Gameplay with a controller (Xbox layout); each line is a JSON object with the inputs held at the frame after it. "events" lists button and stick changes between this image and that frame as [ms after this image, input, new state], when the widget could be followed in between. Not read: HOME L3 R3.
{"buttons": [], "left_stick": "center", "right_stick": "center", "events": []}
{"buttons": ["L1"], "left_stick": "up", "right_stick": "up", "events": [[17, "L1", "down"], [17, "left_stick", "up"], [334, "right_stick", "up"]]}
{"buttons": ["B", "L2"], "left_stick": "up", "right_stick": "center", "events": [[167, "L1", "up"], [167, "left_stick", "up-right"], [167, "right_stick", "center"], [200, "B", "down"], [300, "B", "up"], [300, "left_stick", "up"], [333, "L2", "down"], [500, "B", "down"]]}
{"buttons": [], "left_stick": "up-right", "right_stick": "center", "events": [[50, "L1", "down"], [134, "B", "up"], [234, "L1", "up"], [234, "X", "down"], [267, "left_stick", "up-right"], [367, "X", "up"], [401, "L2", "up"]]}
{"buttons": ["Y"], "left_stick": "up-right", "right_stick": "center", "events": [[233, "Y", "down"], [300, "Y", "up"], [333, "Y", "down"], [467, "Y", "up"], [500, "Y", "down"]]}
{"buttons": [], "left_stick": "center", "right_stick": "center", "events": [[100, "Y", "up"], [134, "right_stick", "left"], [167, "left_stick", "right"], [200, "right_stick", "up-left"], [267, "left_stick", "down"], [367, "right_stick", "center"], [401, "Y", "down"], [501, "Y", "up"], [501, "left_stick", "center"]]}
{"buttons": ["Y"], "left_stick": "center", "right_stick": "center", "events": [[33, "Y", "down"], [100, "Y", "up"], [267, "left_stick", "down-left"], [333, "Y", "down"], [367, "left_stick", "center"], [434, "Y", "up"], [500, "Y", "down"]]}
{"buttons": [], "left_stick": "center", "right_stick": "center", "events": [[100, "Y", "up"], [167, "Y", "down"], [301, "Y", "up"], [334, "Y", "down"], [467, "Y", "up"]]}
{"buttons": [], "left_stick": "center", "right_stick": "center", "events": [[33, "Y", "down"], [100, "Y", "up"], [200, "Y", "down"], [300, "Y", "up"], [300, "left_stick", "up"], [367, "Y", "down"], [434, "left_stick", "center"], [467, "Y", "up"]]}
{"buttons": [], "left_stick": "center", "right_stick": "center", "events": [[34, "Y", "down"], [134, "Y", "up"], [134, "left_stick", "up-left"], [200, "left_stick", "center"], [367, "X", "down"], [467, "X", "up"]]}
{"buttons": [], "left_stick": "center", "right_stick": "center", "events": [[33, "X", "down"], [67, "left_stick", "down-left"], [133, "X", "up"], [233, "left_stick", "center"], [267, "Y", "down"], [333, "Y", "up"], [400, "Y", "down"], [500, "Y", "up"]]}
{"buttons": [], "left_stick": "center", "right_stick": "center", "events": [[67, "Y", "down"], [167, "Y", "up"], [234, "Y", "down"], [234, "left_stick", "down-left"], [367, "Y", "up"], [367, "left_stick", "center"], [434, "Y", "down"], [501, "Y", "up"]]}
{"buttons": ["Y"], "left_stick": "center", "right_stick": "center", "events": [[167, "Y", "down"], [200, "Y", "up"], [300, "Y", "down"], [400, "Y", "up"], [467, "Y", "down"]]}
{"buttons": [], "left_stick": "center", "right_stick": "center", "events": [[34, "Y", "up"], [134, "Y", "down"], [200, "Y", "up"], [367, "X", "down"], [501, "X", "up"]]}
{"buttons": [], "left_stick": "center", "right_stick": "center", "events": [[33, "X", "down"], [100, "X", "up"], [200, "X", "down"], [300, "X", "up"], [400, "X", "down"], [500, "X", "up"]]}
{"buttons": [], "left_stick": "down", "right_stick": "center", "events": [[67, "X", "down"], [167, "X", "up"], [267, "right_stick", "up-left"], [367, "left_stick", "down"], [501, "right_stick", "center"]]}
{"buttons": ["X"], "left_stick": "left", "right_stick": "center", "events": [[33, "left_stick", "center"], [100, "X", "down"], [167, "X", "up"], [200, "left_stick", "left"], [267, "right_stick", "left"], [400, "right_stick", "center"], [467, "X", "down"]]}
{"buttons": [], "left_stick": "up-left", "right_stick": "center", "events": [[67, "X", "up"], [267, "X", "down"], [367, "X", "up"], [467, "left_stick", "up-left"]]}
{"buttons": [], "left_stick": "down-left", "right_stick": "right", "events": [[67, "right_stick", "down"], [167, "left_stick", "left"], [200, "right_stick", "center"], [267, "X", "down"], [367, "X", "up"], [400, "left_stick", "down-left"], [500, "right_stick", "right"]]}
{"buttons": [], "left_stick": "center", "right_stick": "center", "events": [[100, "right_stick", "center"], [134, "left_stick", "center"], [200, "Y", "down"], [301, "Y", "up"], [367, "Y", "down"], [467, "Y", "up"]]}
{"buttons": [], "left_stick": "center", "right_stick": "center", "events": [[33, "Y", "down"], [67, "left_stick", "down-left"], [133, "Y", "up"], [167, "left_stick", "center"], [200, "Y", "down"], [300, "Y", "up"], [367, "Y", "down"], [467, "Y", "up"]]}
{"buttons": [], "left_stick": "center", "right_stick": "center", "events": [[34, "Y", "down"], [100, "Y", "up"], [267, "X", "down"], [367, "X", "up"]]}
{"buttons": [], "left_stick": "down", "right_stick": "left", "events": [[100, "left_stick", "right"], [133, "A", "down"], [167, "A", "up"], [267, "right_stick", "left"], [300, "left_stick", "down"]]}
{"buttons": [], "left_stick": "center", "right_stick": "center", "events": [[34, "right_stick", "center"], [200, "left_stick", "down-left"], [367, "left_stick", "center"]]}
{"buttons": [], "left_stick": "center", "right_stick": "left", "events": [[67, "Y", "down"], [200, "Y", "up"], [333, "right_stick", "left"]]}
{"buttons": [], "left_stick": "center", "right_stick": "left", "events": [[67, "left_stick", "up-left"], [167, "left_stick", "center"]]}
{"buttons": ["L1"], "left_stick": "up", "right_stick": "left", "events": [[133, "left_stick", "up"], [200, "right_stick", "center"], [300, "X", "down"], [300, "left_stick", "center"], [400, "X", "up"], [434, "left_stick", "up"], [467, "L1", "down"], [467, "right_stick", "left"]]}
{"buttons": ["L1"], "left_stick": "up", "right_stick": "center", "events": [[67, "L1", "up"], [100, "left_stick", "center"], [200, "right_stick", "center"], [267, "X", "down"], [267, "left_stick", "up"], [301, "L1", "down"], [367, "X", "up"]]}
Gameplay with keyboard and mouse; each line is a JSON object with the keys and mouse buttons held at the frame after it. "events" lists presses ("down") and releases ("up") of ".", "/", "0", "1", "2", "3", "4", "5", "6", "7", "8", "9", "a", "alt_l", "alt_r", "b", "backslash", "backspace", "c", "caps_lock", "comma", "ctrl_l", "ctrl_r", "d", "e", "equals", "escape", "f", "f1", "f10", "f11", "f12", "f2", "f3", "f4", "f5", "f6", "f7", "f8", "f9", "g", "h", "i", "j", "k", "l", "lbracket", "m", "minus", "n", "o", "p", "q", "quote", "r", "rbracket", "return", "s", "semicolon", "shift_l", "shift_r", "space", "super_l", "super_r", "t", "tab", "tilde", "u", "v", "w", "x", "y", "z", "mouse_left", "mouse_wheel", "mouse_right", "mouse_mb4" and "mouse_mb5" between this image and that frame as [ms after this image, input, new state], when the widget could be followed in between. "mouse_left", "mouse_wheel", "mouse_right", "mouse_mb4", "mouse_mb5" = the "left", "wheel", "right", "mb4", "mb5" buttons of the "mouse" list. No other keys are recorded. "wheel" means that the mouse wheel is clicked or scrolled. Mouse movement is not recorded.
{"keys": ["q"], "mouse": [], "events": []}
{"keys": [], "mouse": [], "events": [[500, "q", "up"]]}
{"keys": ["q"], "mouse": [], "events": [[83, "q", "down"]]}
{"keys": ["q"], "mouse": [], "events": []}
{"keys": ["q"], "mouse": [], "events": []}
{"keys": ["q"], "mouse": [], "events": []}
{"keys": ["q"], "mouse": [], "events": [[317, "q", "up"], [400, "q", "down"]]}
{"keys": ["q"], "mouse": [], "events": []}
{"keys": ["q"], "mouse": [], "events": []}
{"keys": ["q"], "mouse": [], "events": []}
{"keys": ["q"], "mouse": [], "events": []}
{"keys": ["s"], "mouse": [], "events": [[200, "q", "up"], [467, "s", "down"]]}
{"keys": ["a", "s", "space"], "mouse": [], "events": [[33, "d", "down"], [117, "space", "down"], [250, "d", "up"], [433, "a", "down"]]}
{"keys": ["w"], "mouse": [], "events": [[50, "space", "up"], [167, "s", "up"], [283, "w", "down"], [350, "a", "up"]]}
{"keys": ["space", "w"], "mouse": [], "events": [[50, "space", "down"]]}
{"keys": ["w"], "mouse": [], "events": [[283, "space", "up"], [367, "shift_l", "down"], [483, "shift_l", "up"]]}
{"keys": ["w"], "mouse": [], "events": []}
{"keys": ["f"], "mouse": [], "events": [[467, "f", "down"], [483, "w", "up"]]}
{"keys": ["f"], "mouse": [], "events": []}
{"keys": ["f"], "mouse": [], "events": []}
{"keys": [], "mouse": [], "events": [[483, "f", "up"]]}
============
● Task instructions:
Look through the material above for the word "could" and copy every line that has it.

● Solution for this task:
Gameplay with a controller (Xbox layout); each line is a JSON object with the inputs held at the frame after it. "events" lists button and stick changes between this image and that frame as [ms after this image, input, new state], when the widget could be followed in between. Not read: HOME L3 R3.
Gameplay with keyboard and mouse; each line is a JSON object with the keys and mouse buttons held at the frame after it. "events" lists presses ("down") and releases ("up") of ".", "/", "0", "1", "2", "3", "4", "5", "6", "7", "8", "9", "a", "alt_l", "alt_r", "b", "backslash", "backspace", "c", "caps_lock", "comma", "ctrl_l", "ctrl_r", "d", "e", "equals", "escape", "f", "f1", "f10", "f11", "f12", "f2", "f3", "f4", "f5", "f6", "f7", "f8", "f9", "g", "h", "i", "j", "k", "l", "lbracket", "m", "minus", "n", "o", "p", "q", "quote", "r", "rbracket", "return", "s", "semicolon", "shift_l", "shift_r", "space", "super_l", "super_r", "t", "tab", "tilde", "u", "v", "w", "x", "y", "z", "mouse_left", "mouse_wheel", "mouse_right", "mouse_mb4" and "mouse_mb5" between this image and that frame as [ms after this image, input, new state], when the widget could be followed in between. "mouse_left", "mouse_wheel", "mouse_right", "mouse_mb4", "mouse_mb5" = the "left", "wheel", "right", "mb4", "mb5" buttons of the "mouse" list. No other keys are recorded. "wheel" means that the mouse wheel is clicked or scrolled. Mouse movement is not recorded.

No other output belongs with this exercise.